• [PROBLEM STATEMENT]: Only the lines below between the ones containing "middle dip: (354, 493)" and "pinky tip: (391, 534)", inclusive, are to be reproduced, each exactly as it stands.

• [PROVIDED INFORMATION]:
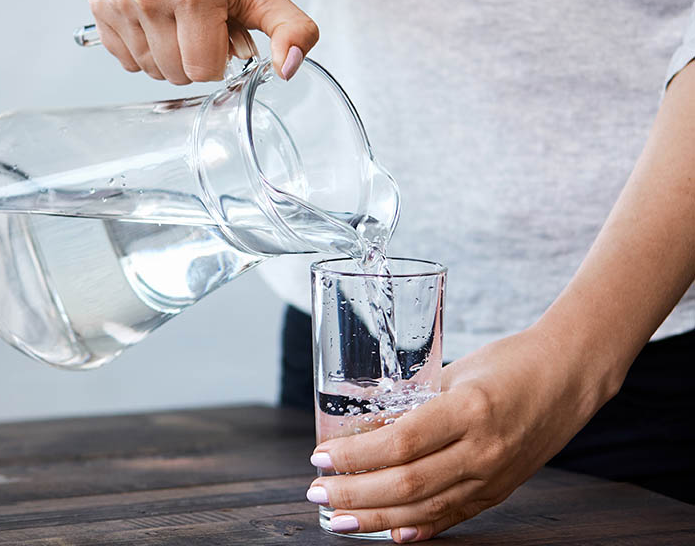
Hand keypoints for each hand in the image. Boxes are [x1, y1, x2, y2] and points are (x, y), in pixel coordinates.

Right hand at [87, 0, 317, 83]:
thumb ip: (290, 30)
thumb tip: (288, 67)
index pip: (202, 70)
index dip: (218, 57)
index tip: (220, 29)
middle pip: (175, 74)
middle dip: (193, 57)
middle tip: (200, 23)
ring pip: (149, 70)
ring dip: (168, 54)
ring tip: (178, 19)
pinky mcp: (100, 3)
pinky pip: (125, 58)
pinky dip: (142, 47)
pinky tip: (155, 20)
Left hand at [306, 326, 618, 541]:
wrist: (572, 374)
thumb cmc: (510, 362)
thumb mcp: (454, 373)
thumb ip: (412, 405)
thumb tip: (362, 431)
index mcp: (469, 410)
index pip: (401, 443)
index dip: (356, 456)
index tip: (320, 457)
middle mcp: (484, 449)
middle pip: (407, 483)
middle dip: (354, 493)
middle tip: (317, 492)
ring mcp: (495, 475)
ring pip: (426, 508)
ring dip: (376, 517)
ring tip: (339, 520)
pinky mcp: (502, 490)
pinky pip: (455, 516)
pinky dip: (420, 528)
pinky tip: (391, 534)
---
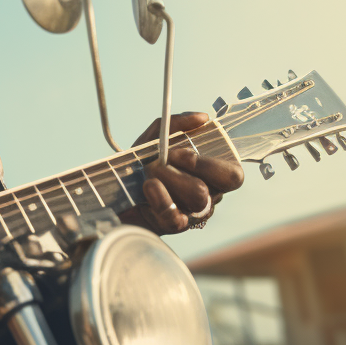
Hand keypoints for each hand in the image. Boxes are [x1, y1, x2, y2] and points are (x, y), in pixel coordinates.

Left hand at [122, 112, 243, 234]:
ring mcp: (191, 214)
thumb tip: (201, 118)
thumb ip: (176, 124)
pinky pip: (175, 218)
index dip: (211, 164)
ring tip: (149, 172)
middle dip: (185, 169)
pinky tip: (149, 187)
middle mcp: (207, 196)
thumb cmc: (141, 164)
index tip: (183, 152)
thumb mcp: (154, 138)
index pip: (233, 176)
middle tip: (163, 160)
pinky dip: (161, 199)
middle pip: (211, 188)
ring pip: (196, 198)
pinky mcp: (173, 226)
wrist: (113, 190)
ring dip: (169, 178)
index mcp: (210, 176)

• [RESPONSE BELOW]:
middle dip: (354, 493)
middle tip: (317, 492)
ring mcp: (495, 475)
ring pip: (426, 508)
ring dip: (376, 517)
ring tip: (339, 520)
pinky mcp: (502, 490)
pinky pip: (455, 516)
pinky dip: (420, 528)
pinky tip: (391, 534)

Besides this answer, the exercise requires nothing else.